“A cultura consumista-hiperindividualista não é a encarnação do horror
cultural absoluto. Simplesmente, ressente-se da sua hipertrofia, de um triunfo
que não se preocupa o suficiente em erguer barreiras ao seu poder. Assim, a era
consumista não impede em absoluto o desenvolvimento de elites nem, mais
amplamente, a boa escolarização dos jovens para que, enquadrados pela família,
se salvem dos métodos escolares “expressivos”, das sitcom, dos chats, dos downloads de música, da
publicidade das marcas. Quando desaparece o contrapeso familiar, a ordem
consumista e a escola que lhe corresponde manifestam-se no seu fracasso. Sob a
bandeira da democratização, a nova era cultural é profundamente “desigualitária”;
é um êxito para alguns, para aqueles cujo enquadramento familiar põe limites à
expansão e ao poder dissolvente da cultura cool; é fatal para outros, para todos aqueles que, não apoiados pela sua
família, não encontram já nenhum suporte “institucional” para formar-se e
aprender.
Há que repeti-lo: a nossa escola não funciona. Pede uma mudança, sem
dúvida uma reforma intelectual profunda, para reorientá-la e colocá-la em
condições de honrar as suas promessas de educação e mobilidade social.»
Lipovetsky, Gilles;
Serroy, Jean (2010), La Cultura-Mundo – Respuesta
a una Sociedad Desorientada. Editorial Anagrama. Barcelona. Páginas 171-172
(Traduzido da edição
espanhola aqui pelo muchacho)
A obra existe em Portugal:
Lipovetsky, Gilles; Serroy, Jean (2010), A Cultura Mundo – Resposta a Uma Sociedade
Desorientada. Edições 70.
***
Ainda aprendemos e ensinamos na anacrónica
escola da Era Industrial. A escola ainda funciona como uma espécie de linha de
montagem.
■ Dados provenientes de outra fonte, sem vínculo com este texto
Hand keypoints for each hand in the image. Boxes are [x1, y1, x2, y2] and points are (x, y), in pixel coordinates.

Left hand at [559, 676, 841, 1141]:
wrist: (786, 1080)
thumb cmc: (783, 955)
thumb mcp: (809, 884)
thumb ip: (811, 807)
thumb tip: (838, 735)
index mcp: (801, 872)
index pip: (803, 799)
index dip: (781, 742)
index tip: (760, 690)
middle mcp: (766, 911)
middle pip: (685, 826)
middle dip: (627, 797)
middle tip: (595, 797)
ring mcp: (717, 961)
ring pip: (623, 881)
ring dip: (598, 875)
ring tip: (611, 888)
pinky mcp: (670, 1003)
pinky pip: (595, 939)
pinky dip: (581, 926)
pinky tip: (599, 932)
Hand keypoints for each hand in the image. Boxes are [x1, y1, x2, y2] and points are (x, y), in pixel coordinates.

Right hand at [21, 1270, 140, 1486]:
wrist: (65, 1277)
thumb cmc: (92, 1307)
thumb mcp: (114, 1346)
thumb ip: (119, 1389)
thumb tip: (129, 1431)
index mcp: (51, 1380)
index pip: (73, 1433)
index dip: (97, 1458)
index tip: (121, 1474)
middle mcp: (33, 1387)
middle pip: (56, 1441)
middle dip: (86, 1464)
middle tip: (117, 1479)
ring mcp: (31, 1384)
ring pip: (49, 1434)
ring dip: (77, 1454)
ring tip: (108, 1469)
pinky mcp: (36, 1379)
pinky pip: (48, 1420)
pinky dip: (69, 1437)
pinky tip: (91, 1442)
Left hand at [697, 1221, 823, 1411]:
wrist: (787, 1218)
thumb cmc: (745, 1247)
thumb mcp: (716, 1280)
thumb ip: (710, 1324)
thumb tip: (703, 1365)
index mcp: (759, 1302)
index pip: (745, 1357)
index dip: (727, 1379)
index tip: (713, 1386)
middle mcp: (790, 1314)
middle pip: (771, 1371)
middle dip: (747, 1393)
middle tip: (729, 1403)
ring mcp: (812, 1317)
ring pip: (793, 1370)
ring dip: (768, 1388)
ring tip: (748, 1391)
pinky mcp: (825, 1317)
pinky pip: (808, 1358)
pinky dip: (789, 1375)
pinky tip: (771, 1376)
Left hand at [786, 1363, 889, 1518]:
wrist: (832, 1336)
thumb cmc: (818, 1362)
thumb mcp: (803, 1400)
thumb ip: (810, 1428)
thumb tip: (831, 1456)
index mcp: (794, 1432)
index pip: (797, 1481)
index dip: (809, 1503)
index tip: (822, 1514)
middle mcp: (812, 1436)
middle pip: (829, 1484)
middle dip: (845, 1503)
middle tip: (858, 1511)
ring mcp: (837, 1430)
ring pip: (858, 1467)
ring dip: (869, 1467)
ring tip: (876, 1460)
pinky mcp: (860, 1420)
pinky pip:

A entrada e saída de alunos e professores nas e das salas de aula, por
exemplo, faz-se ao ritmo de pavlovianas campainhas (quais sirenes fabris). E o
conhecimento nas salas de aula ainda se transmite em doses empacotadas. Isto
quando fora da escola (e dentro dela também) e em todo o lado, a informação se
encontra disponível para quem a queira colher. Informação omnipresente, mas também
excesso de informação. Selvas de informação onde nos perdemos e enredamos. Mas
já não a Era do deserto da informação. Que fazer então? Se vivemos na Era da
Informação, porquê uma escola da Era Industrial? O resultado de tudo isto é a
promoção de uma reprodução social que mantém os pobres na pobreza e os ricos na
riqueza (e não falamos apenas da pobreza material). E não me venham com essa de
que pobres sempre haverá. Mas era suposto que a escola enriquecesse? Era (e
mais uma vez não falamos de riqueza material)! Mas neste jogo jogam sempre outros
factores, não é verdade? Muito se esforçam os que dentro da própria escola
laboram, mas a questão transcende-os, pois esta escola é demasiado importante
para que seja deixada apenas ao cuidado dos que dela bem cuidam e estimam.
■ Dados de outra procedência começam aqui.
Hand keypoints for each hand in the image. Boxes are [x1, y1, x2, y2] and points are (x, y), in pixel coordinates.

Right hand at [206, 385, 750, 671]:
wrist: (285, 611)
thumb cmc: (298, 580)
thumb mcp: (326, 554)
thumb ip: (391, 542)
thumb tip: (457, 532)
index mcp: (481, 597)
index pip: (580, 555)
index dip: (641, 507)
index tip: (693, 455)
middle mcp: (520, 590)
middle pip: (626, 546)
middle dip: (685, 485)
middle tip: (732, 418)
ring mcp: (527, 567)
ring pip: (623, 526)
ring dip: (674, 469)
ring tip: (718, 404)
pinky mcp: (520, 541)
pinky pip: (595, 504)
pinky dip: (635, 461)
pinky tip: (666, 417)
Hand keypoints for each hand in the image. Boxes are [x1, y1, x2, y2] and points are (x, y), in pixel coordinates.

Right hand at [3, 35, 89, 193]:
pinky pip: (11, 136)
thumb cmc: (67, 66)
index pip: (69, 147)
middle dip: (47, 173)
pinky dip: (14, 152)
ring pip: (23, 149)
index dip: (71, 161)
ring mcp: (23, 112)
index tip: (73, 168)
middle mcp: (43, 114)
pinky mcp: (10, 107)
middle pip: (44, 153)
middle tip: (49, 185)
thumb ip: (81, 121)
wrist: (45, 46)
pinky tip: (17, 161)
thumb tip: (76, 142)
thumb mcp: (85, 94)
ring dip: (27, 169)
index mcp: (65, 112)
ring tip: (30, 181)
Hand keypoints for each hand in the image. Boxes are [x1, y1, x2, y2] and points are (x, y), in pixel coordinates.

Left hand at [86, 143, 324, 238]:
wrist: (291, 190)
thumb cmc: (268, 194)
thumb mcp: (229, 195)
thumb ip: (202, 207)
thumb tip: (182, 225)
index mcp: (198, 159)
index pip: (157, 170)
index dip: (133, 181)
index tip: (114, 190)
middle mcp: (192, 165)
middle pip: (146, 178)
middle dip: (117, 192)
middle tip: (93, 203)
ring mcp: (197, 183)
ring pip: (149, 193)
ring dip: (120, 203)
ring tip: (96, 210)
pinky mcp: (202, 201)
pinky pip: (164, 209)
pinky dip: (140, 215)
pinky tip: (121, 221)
Esta escola, tal como existe, não
honra efectivamente as suas “promessas de educação e mobilidade social”. Antes
pelo contrário, contribui para a manutenção das desigualdades sociais e para a
reprodução social. É assim que as elites
o desejam, não vá a sua posição ser posta em causa pela mobilidade ascensional
dos filhos da ralé. Não vá deixar de haver ralé. É que a ralé afinal é precisa.
Afinal, como dizia Almeida Garret, que não consta que fosse comunista: quantos
pobres são necessários para se produzir um rico?